▸ **Consegna**
Rendi come lista JSON di stringhe le righe dei dati, dalla prima fino alla riga che contiene "μου και μετά από 6", inclusa. Usa una stringa per ogni riga e tralascia quelle vuote.
------ Elenco dei dati ------
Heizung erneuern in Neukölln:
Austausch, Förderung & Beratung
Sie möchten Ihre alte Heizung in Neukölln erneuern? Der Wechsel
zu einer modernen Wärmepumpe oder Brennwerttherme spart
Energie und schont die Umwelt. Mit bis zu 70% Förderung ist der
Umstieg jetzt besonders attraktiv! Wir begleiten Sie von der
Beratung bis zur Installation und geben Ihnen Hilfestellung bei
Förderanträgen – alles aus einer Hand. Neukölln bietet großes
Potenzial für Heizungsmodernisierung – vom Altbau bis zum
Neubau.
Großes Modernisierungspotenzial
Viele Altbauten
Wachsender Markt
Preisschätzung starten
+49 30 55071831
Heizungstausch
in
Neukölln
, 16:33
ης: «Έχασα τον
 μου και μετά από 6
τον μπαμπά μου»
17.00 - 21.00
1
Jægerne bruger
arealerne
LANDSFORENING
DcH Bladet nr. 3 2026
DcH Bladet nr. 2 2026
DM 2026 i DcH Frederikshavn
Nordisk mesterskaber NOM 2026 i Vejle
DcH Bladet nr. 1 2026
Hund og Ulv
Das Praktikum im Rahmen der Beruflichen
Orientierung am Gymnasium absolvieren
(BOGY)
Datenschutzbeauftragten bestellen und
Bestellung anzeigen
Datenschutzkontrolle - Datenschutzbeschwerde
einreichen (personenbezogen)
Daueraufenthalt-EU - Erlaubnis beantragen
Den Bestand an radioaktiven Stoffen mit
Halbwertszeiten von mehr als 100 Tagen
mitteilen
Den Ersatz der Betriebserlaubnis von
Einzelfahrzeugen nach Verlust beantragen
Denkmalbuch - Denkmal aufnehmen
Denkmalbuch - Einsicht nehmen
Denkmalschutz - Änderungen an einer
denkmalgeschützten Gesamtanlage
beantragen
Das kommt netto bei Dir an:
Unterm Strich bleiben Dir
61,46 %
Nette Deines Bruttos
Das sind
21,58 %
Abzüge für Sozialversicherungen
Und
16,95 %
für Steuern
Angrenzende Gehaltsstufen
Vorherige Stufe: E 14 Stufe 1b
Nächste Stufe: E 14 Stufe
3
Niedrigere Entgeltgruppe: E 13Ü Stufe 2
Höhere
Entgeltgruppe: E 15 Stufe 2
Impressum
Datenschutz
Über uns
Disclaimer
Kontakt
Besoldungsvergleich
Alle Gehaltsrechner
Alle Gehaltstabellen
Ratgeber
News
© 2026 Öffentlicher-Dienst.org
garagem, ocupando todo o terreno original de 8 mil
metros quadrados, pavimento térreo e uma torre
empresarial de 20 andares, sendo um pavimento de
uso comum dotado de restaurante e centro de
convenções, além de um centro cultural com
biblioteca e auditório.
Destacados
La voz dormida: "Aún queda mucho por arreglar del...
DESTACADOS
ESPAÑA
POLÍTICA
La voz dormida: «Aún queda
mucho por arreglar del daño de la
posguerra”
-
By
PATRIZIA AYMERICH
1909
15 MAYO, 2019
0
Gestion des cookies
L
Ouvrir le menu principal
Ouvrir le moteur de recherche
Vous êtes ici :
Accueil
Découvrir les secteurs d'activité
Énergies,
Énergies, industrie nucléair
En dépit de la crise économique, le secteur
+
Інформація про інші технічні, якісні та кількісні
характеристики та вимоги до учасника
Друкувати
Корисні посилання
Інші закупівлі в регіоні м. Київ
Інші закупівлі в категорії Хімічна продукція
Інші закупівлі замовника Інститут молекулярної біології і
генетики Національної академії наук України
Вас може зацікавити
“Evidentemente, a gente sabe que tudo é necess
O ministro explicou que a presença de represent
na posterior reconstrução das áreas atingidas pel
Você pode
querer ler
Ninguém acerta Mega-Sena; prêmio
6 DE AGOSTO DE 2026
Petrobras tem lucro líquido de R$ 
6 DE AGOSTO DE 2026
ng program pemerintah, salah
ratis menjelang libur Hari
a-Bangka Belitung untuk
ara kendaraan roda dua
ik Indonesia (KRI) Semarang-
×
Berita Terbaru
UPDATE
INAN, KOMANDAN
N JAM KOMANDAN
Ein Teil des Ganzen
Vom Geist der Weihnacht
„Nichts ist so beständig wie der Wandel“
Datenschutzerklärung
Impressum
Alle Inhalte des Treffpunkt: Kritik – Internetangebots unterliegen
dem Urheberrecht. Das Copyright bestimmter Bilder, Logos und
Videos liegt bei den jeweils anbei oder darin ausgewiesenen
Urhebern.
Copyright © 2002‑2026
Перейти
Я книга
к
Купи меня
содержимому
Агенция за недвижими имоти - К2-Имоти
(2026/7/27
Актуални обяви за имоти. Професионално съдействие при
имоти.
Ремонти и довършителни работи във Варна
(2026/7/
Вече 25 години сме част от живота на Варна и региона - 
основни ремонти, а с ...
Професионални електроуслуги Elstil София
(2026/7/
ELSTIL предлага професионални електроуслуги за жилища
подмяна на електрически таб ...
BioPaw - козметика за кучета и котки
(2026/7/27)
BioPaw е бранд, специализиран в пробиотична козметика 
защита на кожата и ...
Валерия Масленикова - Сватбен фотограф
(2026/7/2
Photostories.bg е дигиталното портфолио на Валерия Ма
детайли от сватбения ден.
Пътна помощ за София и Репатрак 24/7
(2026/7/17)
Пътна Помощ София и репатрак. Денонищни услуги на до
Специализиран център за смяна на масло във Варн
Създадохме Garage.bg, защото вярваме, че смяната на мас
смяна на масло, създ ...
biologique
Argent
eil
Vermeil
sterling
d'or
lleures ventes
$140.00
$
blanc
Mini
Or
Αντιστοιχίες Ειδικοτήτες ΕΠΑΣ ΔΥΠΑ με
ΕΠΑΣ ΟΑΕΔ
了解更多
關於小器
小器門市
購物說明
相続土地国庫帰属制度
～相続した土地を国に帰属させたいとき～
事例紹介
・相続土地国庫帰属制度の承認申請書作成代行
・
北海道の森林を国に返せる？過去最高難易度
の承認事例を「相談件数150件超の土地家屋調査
------
▸ **La tua soluzione**
[
  "Heizung erneuern in Neukölln:",
  "Austausch, Förderung & Beratung",
  "Sie möchten Ihre alte Heizung in Neukölln erneuern? Der Wechsel",
  "zu einer modernen Wärmepumpe oder Brennwerttherme spart",
  "Energie und schont die Umwelt. Mit bis zu 70% Förderung ist der",
  "Umstieg jetzt besonders attraktiv! Wir begleiten Sie von der",
  "Beratung bis zur Installation und geben Ihnen Hilfestellung bei",
  "Förderanträgen – alles aus einer Hand. Neukölln bietet großes",
  "Potenzial für Heizungsmodernisierung – vom Altbau bis zum",
  "Neubau.",
  "Großes Modernisierungspotenzial",
  "Viele Altbauten",
  "Wachsender Markt",
  "Preisschätzung starten",
  "+49 30 55071831",
  "Heizungstausch",
  "in",
  "Neukölln",
  ", 16:33",
  "ης: «Έχασα τον",
  " μου και μετά από 6"
]